La puerta de la habitación se abrió. Clara apareció atónita.
—¿Qué haces?
Madelaine se volvió hacia ella paralizada. Los libros a medio vaciar de la biblioteca ocuparon los ojos de la tía Clara y Madelaine, en un impulso reflejo, enterró la carta en el mismo en el que había yacido en silencio durante treinta años.
—¿Qué haces? —repitió la tía Clara. Esta vez el tono de sorpresa había sido reemplazado por la frialdad del hielo.
—Ordenar un poco —explicó con un leve tartamudeo—. Quería saber qué libros hay.
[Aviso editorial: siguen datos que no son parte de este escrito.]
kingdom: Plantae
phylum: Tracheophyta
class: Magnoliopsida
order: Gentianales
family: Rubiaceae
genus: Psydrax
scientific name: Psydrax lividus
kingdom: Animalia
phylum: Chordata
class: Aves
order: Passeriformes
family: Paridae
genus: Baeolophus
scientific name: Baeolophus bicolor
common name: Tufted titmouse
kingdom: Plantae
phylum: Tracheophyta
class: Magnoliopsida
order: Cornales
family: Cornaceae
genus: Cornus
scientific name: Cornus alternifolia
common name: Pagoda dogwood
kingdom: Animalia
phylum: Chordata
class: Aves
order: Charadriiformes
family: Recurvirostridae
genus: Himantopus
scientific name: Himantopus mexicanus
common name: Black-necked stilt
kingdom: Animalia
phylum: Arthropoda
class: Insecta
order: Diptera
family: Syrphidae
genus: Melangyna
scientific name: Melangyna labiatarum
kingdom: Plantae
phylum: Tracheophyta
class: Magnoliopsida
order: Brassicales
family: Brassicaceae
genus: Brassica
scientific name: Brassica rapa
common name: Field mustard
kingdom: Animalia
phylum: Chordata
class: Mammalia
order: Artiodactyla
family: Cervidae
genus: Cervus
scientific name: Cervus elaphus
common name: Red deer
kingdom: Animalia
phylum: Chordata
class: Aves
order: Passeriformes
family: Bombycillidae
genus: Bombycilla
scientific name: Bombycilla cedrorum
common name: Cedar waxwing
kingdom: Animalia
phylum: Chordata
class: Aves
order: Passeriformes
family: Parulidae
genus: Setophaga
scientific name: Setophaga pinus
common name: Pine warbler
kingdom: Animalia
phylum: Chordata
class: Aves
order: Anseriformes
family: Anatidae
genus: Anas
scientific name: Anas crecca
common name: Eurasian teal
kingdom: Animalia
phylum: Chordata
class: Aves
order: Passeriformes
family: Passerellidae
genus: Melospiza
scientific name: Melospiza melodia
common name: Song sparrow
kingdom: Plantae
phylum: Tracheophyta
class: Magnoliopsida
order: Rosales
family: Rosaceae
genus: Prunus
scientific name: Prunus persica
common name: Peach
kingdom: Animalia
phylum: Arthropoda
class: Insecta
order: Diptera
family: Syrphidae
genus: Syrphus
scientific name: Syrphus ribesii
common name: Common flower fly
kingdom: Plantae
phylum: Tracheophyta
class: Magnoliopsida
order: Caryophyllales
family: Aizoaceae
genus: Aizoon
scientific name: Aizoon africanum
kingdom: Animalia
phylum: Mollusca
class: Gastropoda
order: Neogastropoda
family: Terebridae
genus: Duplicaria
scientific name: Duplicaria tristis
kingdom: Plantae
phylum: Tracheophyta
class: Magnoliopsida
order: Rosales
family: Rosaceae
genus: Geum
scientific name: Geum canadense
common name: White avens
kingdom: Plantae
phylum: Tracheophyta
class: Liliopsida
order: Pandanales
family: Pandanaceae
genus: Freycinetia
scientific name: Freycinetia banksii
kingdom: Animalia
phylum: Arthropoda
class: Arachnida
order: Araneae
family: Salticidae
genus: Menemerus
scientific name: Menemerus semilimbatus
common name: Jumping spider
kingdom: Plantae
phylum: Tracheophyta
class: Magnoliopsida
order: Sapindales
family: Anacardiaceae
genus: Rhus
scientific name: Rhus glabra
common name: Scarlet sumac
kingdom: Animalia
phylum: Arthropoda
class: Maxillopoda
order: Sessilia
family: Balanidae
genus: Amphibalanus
Igual los podemos donar a una biblioteca.
—¿Y por qué haríamos eso? —preguntó la tía Clara.
—Para que tengan una utilidad, para que se mantengan vivos.
—Si hubiera querido deshacerme de la biblioteca, ya lo hubiera hecho.
Cuando un fantasma sale de su tumba, sale para siempre y ya no hay Dios en la tierra que pueda hacerlo callar. Las palabras, los sentimientos a flor de piel de la carta, revoloteaban inquietos, exigiendo explicaciones alrededor de Madelaine. El libro de Rilke le quemaba en la mano.
1972, San Gabriel
Inmaculada introduce la carta de Rosario en el libro de Rilke y se queda observando la portada. No es el diseño de la cubierta lo que le llama la atención, sino que ha encontrado allí, sobre el cartón, un lugar para pensar. Rilke es mucho más que un poeta. Le ha enseñado a Inmaculada a ver el mundo con otros ojos, a dar un sentido a lo que la rodea, no siempre positivo. Se identifica con la melancolía, con la idea de la trascendencia del dolor que aparece en sus
Elegías.
Empieza a entender que ya es parte de aquello. Y se rebela. Cuando llegó, Inmaculada se dejó deslumbrar ante la posibilidad de entrar en una familia aristocrática, de disfrutar de una vida más cómoda, de la tranquilidad del campo. Estaba feliz por su fortuna, que había fabulado para que un soltero de oro se fijara en ella. Ahora maldice su suerte y al hombre que la encarceló. Ya nada brilla a su alrededor, solo siente amargura, frustración e infelicidad. Su marido, desde que la forzó, no ha vuelto a acercarse a ella. Inmaculada sabe que está avergonzado y que si ella extendiera su mano, él la aceptaría. Pero ella jamás le perdonará. De alguna manera, siente que lo que pasó la excusa para poder sentir lo que siente, amar a Rosario, aunque sea calladamente, para desear huir. Además Rodrigo tiene reacciones cada vez más desagradables y violentas. Bebe demasiado, su pelo empieza a ralear y se le están hundiendo las mejillas. Su madre se consume de dolor por el niño de sus ojos e intenta disimular, pero se nota que la mala conciencia por abandonarlos de niños nunca la ha abandonado.